The Perfect Day by Patricia Abbott (All Due Respect) - A day at the beach for a uniquely dysfunctional family goes just about as well as any of their days can go. At least until they arrive home. This story has a disturbing quality to it, reminiscent of the best of Flannery O'Connor. All of Abbott's short stories are worth the reading, in fact, as she comes at her characters from unexpected angles and never sinks to the predictable.

Massacre Canyon by Wayne D. Dundee (Beat to a Pulp) - This was published last January, so some people may have forgotten it, but they shouldn't. This is a great action tale about a wounded bounty hunter who is stranded outdoors in a blizzard. And the blizzard just might be the least of his worries. 

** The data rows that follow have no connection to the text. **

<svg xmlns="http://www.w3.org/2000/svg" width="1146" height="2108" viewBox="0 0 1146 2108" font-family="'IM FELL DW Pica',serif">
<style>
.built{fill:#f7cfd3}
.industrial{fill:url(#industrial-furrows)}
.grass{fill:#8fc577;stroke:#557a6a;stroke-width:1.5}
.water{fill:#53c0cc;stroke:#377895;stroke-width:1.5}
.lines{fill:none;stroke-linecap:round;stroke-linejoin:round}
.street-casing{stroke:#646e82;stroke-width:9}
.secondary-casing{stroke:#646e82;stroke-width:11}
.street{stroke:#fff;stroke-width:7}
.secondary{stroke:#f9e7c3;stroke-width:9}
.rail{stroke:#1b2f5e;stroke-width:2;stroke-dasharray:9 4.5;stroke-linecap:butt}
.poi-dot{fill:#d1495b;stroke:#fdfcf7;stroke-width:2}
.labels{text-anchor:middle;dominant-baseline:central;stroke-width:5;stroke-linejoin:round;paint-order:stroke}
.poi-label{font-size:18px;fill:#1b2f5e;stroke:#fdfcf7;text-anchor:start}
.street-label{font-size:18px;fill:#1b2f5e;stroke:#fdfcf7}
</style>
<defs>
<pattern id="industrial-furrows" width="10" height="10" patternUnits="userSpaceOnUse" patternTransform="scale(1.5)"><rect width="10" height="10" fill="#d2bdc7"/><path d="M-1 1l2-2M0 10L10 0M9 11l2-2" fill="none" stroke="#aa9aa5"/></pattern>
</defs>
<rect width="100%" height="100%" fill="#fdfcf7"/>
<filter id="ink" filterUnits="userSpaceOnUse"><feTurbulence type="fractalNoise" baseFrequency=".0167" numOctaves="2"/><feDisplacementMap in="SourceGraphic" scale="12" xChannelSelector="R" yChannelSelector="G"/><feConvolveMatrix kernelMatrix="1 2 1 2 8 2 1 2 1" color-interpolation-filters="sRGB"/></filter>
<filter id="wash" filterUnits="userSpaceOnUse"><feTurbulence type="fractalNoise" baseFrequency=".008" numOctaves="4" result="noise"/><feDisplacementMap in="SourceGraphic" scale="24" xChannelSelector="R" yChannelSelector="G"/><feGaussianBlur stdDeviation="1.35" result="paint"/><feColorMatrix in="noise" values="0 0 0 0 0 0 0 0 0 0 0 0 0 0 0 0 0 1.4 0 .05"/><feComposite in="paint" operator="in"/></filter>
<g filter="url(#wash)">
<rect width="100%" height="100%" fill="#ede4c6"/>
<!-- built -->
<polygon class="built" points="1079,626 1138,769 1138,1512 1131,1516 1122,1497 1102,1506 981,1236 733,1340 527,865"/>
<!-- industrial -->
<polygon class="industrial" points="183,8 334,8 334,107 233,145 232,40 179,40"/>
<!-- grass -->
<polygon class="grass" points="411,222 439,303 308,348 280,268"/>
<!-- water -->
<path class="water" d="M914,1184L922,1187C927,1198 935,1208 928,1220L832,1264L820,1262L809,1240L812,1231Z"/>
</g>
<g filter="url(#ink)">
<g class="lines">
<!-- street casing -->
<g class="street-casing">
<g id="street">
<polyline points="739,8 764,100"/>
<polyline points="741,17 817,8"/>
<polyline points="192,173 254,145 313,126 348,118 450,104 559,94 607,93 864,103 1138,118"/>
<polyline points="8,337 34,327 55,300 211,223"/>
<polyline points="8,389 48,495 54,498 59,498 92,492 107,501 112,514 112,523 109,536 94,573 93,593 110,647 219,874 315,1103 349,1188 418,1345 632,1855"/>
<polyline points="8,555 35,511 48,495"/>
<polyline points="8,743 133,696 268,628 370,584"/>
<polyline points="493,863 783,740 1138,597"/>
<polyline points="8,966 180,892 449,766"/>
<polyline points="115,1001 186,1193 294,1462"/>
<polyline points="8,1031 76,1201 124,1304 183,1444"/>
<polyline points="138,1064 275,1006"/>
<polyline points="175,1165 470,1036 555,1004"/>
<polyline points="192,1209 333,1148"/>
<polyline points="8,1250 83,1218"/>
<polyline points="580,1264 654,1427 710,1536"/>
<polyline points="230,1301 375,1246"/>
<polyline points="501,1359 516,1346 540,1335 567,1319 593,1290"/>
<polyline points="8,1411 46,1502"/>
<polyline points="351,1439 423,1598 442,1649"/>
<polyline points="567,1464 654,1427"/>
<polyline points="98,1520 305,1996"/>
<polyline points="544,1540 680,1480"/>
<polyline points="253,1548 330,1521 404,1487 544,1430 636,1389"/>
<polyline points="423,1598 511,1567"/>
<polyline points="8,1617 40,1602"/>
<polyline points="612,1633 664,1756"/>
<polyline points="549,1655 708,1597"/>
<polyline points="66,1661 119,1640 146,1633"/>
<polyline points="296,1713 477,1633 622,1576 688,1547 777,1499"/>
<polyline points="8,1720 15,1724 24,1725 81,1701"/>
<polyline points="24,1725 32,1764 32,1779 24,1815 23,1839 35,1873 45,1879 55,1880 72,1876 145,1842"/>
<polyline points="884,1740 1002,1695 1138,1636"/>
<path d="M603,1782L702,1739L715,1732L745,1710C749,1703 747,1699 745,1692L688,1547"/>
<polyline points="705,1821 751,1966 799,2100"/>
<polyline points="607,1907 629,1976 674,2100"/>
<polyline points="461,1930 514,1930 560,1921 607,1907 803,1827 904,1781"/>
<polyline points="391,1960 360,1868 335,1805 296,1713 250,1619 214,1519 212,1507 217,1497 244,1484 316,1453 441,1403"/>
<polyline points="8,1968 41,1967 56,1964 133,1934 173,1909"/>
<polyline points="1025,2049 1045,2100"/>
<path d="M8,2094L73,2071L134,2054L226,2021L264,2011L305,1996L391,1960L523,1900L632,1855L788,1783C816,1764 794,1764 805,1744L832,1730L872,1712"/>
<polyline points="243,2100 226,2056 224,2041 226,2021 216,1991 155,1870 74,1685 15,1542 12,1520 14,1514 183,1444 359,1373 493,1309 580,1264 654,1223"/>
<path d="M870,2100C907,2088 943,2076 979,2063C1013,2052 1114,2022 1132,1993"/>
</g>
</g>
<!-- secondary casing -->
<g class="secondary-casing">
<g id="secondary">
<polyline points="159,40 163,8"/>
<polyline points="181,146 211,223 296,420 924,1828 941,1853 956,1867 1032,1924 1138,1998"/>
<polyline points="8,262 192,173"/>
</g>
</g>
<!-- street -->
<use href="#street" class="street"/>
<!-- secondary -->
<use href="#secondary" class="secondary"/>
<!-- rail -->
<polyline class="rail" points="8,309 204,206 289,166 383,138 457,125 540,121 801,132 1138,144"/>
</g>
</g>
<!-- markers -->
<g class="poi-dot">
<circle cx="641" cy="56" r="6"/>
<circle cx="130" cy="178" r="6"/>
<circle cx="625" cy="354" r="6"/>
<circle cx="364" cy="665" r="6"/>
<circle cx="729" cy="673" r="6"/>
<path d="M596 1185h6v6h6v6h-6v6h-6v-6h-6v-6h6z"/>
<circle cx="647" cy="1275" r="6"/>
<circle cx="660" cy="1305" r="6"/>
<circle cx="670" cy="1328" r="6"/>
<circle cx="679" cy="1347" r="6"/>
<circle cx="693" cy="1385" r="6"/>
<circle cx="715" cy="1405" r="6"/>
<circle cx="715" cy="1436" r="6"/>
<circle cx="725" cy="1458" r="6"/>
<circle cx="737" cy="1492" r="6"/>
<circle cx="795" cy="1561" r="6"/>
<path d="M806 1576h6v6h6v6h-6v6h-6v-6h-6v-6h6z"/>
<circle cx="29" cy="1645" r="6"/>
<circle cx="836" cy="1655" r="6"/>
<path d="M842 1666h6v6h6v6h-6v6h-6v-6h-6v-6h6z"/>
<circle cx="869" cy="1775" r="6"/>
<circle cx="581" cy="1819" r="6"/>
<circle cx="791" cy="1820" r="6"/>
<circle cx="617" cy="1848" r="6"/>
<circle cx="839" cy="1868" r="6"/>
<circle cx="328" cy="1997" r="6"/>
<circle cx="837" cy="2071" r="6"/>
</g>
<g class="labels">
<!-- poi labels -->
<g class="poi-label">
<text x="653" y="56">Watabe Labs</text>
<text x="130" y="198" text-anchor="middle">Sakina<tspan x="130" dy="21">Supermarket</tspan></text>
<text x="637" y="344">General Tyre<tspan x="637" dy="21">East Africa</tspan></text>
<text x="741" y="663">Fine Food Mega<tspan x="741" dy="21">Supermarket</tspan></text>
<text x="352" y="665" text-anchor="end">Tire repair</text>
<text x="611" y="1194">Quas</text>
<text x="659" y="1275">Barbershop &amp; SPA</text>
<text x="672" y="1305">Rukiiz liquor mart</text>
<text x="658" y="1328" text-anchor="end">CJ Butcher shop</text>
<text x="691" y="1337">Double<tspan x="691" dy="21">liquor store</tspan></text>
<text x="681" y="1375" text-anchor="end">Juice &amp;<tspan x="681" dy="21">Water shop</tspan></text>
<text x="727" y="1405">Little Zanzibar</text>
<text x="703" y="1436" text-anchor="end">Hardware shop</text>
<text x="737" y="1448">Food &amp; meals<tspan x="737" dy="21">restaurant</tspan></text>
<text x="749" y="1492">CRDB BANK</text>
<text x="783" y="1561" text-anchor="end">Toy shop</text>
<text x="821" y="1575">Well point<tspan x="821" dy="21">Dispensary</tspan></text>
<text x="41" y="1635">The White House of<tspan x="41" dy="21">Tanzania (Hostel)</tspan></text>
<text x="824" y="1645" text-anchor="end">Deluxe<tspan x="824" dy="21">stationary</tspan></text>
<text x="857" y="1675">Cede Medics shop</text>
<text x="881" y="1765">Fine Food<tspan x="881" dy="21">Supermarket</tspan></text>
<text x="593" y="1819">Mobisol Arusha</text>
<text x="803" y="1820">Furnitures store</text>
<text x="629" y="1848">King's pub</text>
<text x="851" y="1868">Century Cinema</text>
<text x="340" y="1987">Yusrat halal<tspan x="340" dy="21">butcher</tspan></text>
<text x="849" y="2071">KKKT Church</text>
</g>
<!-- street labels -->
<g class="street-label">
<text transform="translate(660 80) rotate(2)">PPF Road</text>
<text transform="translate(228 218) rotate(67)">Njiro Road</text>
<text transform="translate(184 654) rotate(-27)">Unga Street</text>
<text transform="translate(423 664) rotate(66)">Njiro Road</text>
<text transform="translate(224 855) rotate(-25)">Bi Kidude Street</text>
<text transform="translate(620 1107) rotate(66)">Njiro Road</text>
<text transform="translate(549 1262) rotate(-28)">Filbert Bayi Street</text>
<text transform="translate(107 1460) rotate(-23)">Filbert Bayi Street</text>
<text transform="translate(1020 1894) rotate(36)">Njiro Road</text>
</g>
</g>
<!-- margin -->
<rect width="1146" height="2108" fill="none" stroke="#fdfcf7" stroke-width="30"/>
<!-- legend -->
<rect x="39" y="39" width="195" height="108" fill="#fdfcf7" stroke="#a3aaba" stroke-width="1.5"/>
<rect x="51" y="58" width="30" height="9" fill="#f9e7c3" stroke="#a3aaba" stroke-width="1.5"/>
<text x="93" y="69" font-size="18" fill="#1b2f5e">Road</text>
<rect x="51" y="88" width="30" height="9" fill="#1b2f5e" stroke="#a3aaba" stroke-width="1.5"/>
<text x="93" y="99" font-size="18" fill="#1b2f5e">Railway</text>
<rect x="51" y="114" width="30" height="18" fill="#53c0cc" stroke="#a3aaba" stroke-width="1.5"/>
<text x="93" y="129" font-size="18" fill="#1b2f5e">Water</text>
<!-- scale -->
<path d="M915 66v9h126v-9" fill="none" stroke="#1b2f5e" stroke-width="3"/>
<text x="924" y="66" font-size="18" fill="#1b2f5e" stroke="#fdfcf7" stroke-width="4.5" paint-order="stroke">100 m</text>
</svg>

6/8 by Trey R. Barker (Shotgun Honey) - Here's what Sandra Seamans, no mean purveyor of short fiction herself, had to say about this tale of spurned love set to a jazz soundtrack: "Sometimes you read a story and want to throw everything you've ever written in the trash, knowing that you can't make the words dance like the writer you've just read." The voice and flow of 6/8 is like nothing else I've ever read. 

Through the Valley of the Shadow of Roosevelt's Nose
 by Craig McDonald (Crime Factory: The First Shift) - McDonald does a fine rif on Flannery O'Connor's most famous short story, with McDonald's own Hector Lassiter at the center of the action. Toss in references to one of Hitchcock's better films, North by Northwest, and once again, McDonald makes magic for the reader.

Plastic Soldiers by W.D. County (Speedloader) - County may not be the most prolific of writers, but he makes certain each story is a perfect gem. Here he presents a 
tale of stark courage about a boy who, enduring horrific circumstances, receives inspiration and guidance from the toy soldiers in his pocket. I can't say more except that this is a brilliantly moving story.


  1. Our archive at BEAT to a PULP is down at the moment but I hope folks come back and check out Wayne's story.

  2. Thanks, Naomi! That was a story I almost didn't send to a crime zine because the action was peripheral. Glad people have liked it.